In the course of the agreement, Mr Joe Browne, the then deputy head of engineering and now second in command in the Management Task Force of Ghanair and former CEO Mr Emmanuel Quartey Jnr., even sold all the rotable DC-9 parts to A.J. Walters. To date, monies accrued from the sale of the rotable parts cannot be traced. Quartey later told a section of workers that the monies accrued from the sale of the parts had been used to reconcile an outstanding account with A.J. Walters.
While this agreement was being signed, the then head of engineering, Mr H. Atta Badu, who should have weighed the viability of the deal as the head of engineering was kept in the dark. The sad aspect of this agreement was that even Ghanair continued to pay for a DC-9 aircraft, which was parked in Nipole in Italy. Also, another DC-9 aircraft which crashed in Guinea and did not enjoy the supply of a single spare part over a year was also billed as long as the agreement was still operational.

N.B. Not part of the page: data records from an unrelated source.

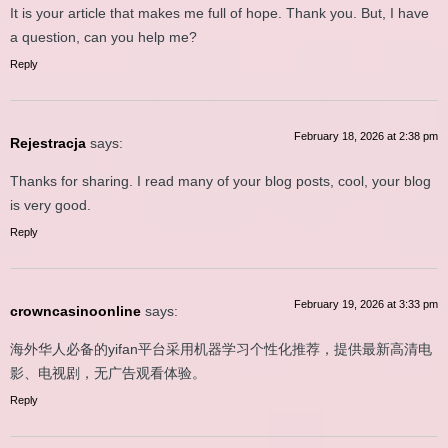
It is your article that makes me full of hope. Thank you. But, I have
a question, can you help me?
Reply
February 18, 2026 at 2:38 pm
Rejestracja
says:
Thanks for sharing. I read many of your blog posts, cool, your blog
is very good.
Reply
February 19, 2026 at 3:33 pm
crowncasinoonline
says:
海外华人必备的yifan平台采用机器学习个性化推荐，提供最新高清电
影、电视剧，无广告观看体验。
Reply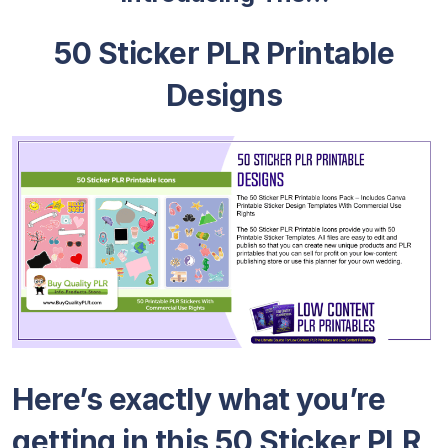
50 Sticker PLR Printable
Designs
Here’s exactly what you’re
getting in this 50 Sticker PLR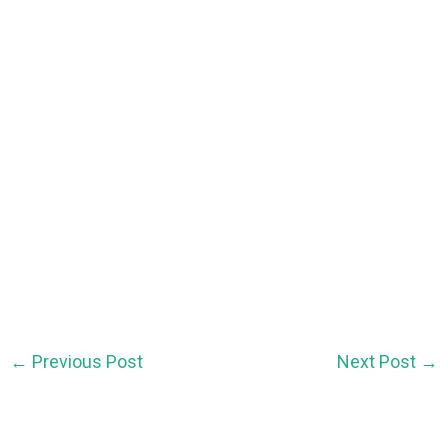
←
Previous Post
Next Post
→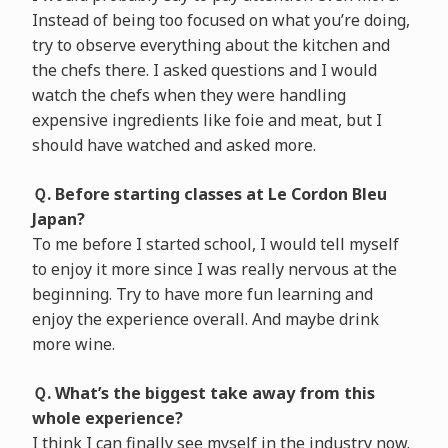
Instead of being too focused on what you’re doing,
try to observe everything about the kitchen and
the chefs there. I asked questions and I would
watch the chefs when they were handling
expensive ingredients like foie and meat, but I
should have watched and asked more.
Ｑ. Before starting classes at Le Cordon Bleu
Japan?
To me before I started school, I would tell myself
to enjoy it more since I was really nervous at the
beginning. Try to have more fun learning and
enjoy the experience overall. And maybe drink
more wine.
Ｑ. What’s the biggest take away from this
whole experience?
I think I can finally see myself in the industry now.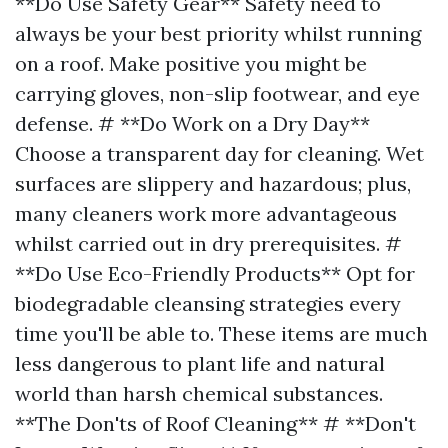
**Do Use Safety Gear** Safety need to
always be your best priority whilst running
on a roof. Make positive you might be
carrying gloves, non-slip footwear, and eye
defense. # **Do Work on a Dry Day**
Choose a transparent day for cleaning. Wet
surfaces are slippery and hazardous; plus,
many cleaners work more advantageous
whilst carried out in dry prerequisites. #
**Do Use Eco-Friendly Products** Opt for
biodegradable cleansing strategies every
time you'll be able to. These items are much
less dangerous to plant life and natural
world than harsh chemical substances.
**The Don'ts of Roof Cleaning** # **Don't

A.J. Walters continued to bill Ghanair, including the aircraft that was not airworthy and out of operation. For example, DC-9 aircraft with registration number 9G ADY which crashed in Conakry, Guinea, in 2000, was always billed at the end of every month due to the nature of the agreement signed by Quartey and Browne with the support of Mr B.A. Donkor, the head of the legal department of Ghanair.

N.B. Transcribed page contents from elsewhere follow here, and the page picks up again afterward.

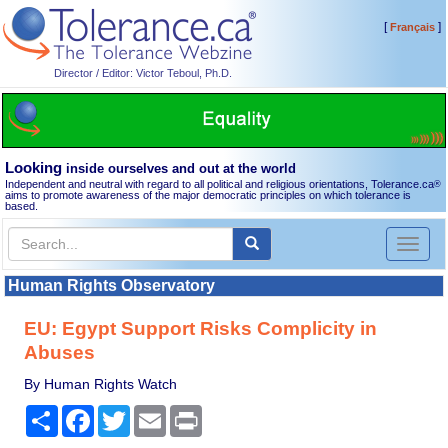
[
]
Français
Director / Editor: Victor Teboul, Ph.D.
Looking
inside ourselves and out at the world
Independent and neutral with regard to all political and religious orientations, Tolerance.ca
®
aims to promote awareness of the major democratic principles on which tolerance is
based.
Toggl
naviga
Human Rights Observatory
EU: Egypt Support Risks Complicity in
Abuses
By Human Rights Watch
Share
Facebook
Twitter
Email
Print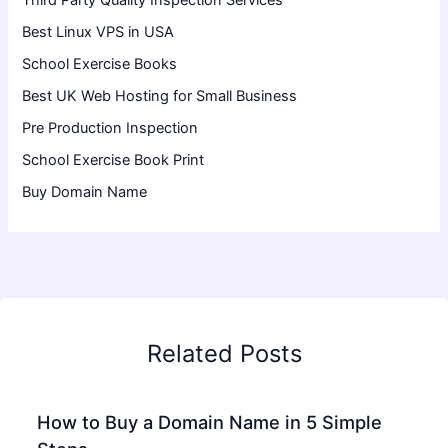
Third Party Quality Inspection Services
Best Linux VPS in USA
School Exercise Books
Best UK Web Hosting for Small Business
Pre Production Inspection
School Exercise Book Print
Buy Domain Name
Related Posts
How to Buy a Domain Name in 5 Simple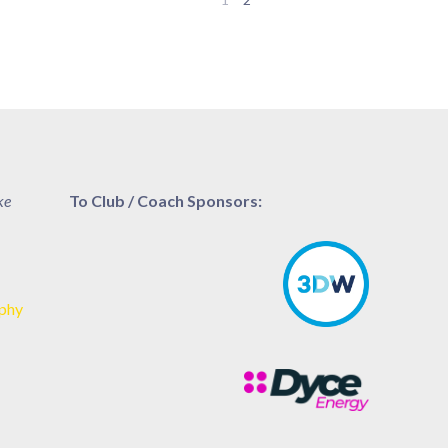
ke
To Club / Coach Sponsors:
aphy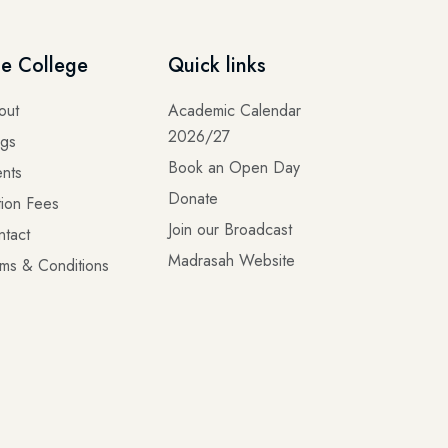
e College
Quick links
out
Academic Calendar
2026/27
ogs
Book an Open Day
nts
Donate
tion Fees
Join our Broadcast
ntact
Madrasah Website
ms & Conditions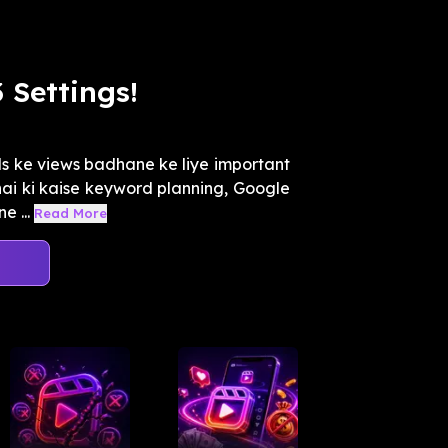
 Settings!
s ke views badhane ke liye important
hai ki kaise keyword planning, Google
e ...
Read More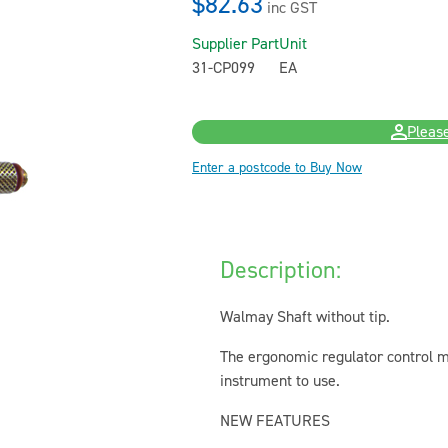
$82.63
inc GST
Supplier Part
Unit
31-CP099
EA
Please
Enter a postcode to Buy Now
Description:
Walmay Shaft without tip.
The ergonomic regulator control m
instrument to use.
NEW FEATURES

Another aspect of the agreement is that whenever Ghanair fails to pay at the end of the month, A.J. Walters surcharged it for late payment and this attracted 10 per cent per annum for 31 days which worked out to $26,985.81 a month and this has also led to the swelling of the debt to $4.7 million. The agreement was based on a minimum utilization of 192 hours per aircraft per month and this brought the number of hours by the three aircraft to 576 hours which is $335, and this means that Ghanair pays $195,000 for each of the aircraft a month. With this simple calculation, the figures swelled in no time.
Capt Kwakwa would not speak to the Chronicle when contacted on Wednesday to find out what management is doing to ensure the release of the aircraft and other serious issues bordering on the mismanagement of the company. But Chronicle sources at the Castle indicated that Ghanair officials have narrated the bad news to authorities concerned. The woes of Ghanair started with the appointment of Mr Emmanuel Quartey Jnr. Interestingly, Ghanair was always out to defend and even ran a number of advertisements through newspapers and international magazines painting a bright picture about the airline when the realities on the ground did not support this."